Re: pidfd design

From: Michael Tirado
Date: Mon Mar 25 2019 - 16:44:44 EST


On Mon, Mar 25, 2019 at 5:45 PM Linus Torvalds
<torvalds@xxxxxxxxxxxxxxxxxxxx> wrote:
>
> On Fri, Mar 22, 2019 at 11:34 AM Michael Tirado <mtirado418@xxxxxxxxx> wrote:
> >
> > On Wed, Mar 20, 2019 at 8:08 PM Alexey Dobriyan <adobriyan@xxxxxxxxx> wrote:
> > >
> > > pidfd code should be backed out immediately. Forget about /proc.
> >
> > Seems like Torvalds just merges this sort of "stuff" without reading
> > it now, or there's something that auto accepted pull request to RC tree?
>
> There is no auto-accept.
>
> But there also didn't seem to be any valid arguments against it, and
> the android people had arguments for it.
>

Isn't Google working on their own C++ kernel now, I bet they would want
to make a smooth transition to that at some point? Hopefully they don't
screw up Linux in the process.


> Arguing against it based on "I don't like /proc" is pointless. The
> fact is, /proc is our system interface for a lot of things.
>

The argument was valid to me, at least the design is not set in
stone just yet and there is still hope. I have an option in my
namespace sandbox called "noproc", it works for many things, but
if devs start relying on /proc ALWAYS being available I begin to
have issues. You are all aware of the horrors of /proc, I hope.
I don't want /proc so deeply entrenched in the ecosystem that I
can no longer use "noproc". These sort of bold new core features
need to be designed with extreme caution and awareness of the full
spectra of affects. Just because something like procfs exists and
can be used doesn't mean it is wise to go all-in.

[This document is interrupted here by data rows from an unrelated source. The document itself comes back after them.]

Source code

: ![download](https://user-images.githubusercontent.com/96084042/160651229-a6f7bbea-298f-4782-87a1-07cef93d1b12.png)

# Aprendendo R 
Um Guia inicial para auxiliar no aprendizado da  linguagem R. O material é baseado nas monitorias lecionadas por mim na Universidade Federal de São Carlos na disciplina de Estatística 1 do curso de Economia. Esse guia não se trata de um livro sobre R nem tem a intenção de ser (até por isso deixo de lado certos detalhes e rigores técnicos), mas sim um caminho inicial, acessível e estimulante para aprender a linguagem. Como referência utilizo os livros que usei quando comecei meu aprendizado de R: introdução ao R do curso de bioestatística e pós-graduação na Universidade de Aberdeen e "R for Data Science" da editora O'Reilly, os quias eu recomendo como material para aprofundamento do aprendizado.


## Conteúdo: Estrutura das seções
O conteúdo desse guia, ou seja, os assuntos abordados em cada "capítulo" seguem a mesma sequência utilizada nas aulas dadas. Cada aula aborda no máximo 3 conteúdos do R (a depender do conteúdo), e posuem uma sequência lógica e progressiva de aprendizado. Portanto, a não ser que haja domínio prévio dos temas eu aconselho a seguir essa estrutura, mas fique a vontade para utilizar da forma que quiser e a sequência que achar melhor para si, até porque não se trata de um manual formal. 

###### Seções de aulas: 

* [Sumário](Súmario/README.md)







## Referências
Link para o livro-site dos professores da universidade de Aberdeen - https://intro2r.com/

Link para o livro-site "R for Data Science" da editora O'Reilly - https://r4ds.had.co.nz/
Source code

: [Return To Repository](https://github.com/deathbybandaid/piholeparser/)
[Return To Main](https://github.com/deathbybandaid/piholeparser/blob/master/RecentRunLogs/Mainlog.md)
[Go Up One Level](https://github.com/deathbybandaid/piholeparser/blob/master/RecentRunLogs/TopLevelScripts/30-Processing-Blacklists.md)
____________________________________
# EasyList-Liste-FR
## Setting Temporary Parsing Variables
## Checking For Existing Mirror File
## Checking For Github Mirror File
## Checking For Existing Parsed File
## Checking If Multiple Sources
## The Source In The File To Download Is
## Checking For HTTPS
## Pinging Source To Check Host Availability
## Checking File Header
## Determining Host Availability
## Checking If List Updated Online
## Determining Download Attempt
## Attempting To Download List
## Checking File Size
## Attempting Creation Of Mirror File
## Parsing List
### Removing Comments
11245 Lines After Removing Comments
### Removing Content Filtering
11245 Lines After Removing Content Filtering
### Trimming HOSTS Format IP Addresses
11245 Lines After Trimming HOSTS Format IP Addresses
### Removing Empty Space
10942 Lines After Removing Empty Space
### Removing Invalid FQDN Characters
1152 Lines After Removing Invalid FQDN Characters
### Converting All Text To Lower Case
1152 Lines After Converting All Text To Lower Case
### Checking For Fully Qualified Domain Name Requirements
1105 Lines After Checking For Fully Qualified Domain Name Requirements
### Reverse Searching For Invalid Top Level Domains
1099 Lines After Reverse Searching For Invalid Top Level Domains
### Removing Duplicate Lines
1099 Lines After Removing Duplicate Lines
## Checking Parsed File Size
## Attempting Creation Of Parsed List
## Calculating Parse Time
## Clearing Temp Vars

> Arguing against it based on "I worry about the _other_
> non-signal-sending things that could be done with this" is also
> pointless. What other things? The only thing that got merged was the
> signalling.
>

There have been "future changes" hinted through the patches lifecycle,
it leads me to believe it's a gateway patch, and the pid wrapping is a
minor bugfix bridge to some other undisclosed features. How could anyone
know the design is right without knowing what these changes might be?

pidctl/translate_pid?
I am against any new systemcall that crosses namespaces by design to
accomplish something that is already plummable. Seems like they want
to use pidfd's as some sort of token to perform these cross namespace
operations, can't wait to see how devs end up abusing this one.


> So the model of using a file descriptor instead of a 'pid' for signal
> handling is actually very unix-like. Maybe that's how pid's should
> have worked to begin with. Remember that whole "everything is a file"
> thing?
>

Perhaps it could be called an improvement if yall get it right because
AFAIK the only way to handle wrapping today is to directly clone the PID
you're worried about and deal with it immediately when the process exits
before wrap can happen. But I really wonder why PID wrapping matters SO
much, I bet some people are doing dangerously stupid things like using
PID as a credential even though everyone knows it wraps.

Maybe this can make signalling less racey somehow?
At the very least you could learn the process has exited instead of
blindly acting on a potentially recycled number. I recognize the value
in that specifically.
However, using pidfd as a token to do cross-namespace activities that
are already plummable is just plain weird to me, but maybe I'm too used
to doing things "the hard way".